O desembargador apresentou os dados divulgados pelo Departamento Penitenciário Nacional (Depen), segundo o qual 883 presos foram infectados com a Covid-19, o que corresponde a 0,11% da população prisional. A taxa de mortalidade por Covid-19 no sistema prisional é 0,04 por 1000 presos, taxa menor que em países como Canadá (0,33), Estados Unidos (0,20), Itália (0,05).
Abordando o cenário sergipano, ele mostrou dados divulgados pelo Executivo, os quais revelam que dos 5.271 detentos, 6 foram infectados com a Covid-19, com registro de 1 óbito.

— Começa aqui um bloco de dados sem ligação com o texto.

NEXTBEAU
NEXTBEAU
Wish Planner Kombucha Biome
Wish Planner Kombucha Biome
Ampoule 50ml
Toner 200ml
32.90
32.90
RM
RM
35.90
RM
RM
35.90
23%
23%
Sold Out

Relatou sobre as ações de enfrentamento adotadas pelo estado de Sergipe, a adoção das medidas sanitárias para contenção do coronavírus, como a suspensão de visitas e realização de mais de 5 mil videochamadas entre presos e seus familiares e troca de cartas; a fabricação de máscaras pelo Presídio Feminino, mediante o Projeto Odara, distribuídas para a população carcerária e para servidores públicos. Destacou também que os resultados positivos no combate à pandemia na população carcerária devem-se, igualmente, às decisões judiciais que permitiram que presos em Sergipe tivessem acesso à prisão domiciliar e à liberdade provisória com o monitoramento eletrônico, em conformidade com a Recomendação nº 62, do CNJ.
O acadêmico Jorge Carvalho destacou a aula que foi oferecida a respeito do sistema prisional. “Aprendi muito com a sua fala, uma vez que nós, que não somos operadores do Direito, mas cidadãos de modo geral, temos uma percepção muito rasa do sistema penitenciário e de suas implicações.”
“Foi muito esclarecedora a conferência com números, dados muito objetivos que nos foi colocado para dar suporte a esse sentimento humanista que o senhor, Desembargador Edson, tem quando atua no TJSE, com pleno conhecimento do sistema prisional brasileiro e sergipano. Uma lição de como estão as coisas no tempo de pandemia e de como são em tempos normais”, avaliou o acadêmico Carlos Pinna de Assis.